Of course, in some ways the suburbs don't have to try too hard. What the 'burbs may lack in hip, walkable lunchtime and afterwork restaurant and bar options, they make up for with ample parking, lower taxes, and cheaper rents.



Steve Morris, managing partner of the Axis Advisors, tells the paper, "The transformation is wonderful, but (Detroit) has gotten more expensive."

"What we’re starting to see is a small exodus of companies starting to leave," Morris said. "As leases come up, they are looking at the suburbs and they’re saying 'I can be in Southfield where there are a good handful of buildings in good shape, where one can lease space at about $18 a foot — and the parking is free."

Health care firm ConcertoHealth moved its regional office from Detroit to Southfield, and Blue Cross Blue Shield moved some 400 workers from Detroit to Southfield as well.
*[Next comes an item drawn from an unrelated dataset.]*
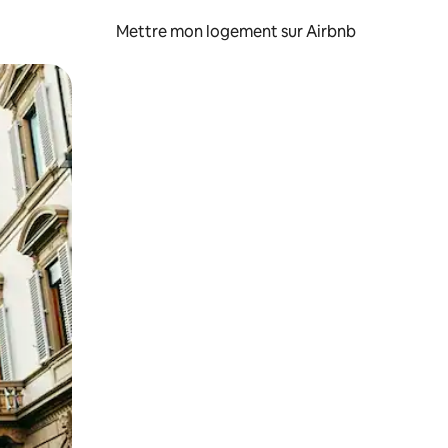
Mettre mon logement sur Airbnb
sant glisser.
Meanwhile, nonprofit Local Initiatives Support Corp. left downtown for New Center in search of cheaper rent.



That said, there are a number of major businesses still set to relocate to Detroit: Google and LinkedIn are opening downtown offices, Tata Technologies is moving its North American headquarters from Novi to Midtown, and Ford Motor Co. is set to rehab Corktown's long-decrepit Michigan Central Station.

The story follows a Bridge Magazine report released earlier this week, which suggested that downtown Detroit's gains could spell job losses for Oakland County. (It also quoted Oakland County spokesman Bill Mullan, who called referred to downtown's businesses as "the Gilbert cartel.")

"While the suburbs have benefited from both federal policies and Detroit’s downward spiral, their 'strength' is illusory," Pleasant Ridge Mayor Kurt Metzger told Bridge. "We must be able to attract a young, educated workforce and our far-flung suburban job centers are not the answer."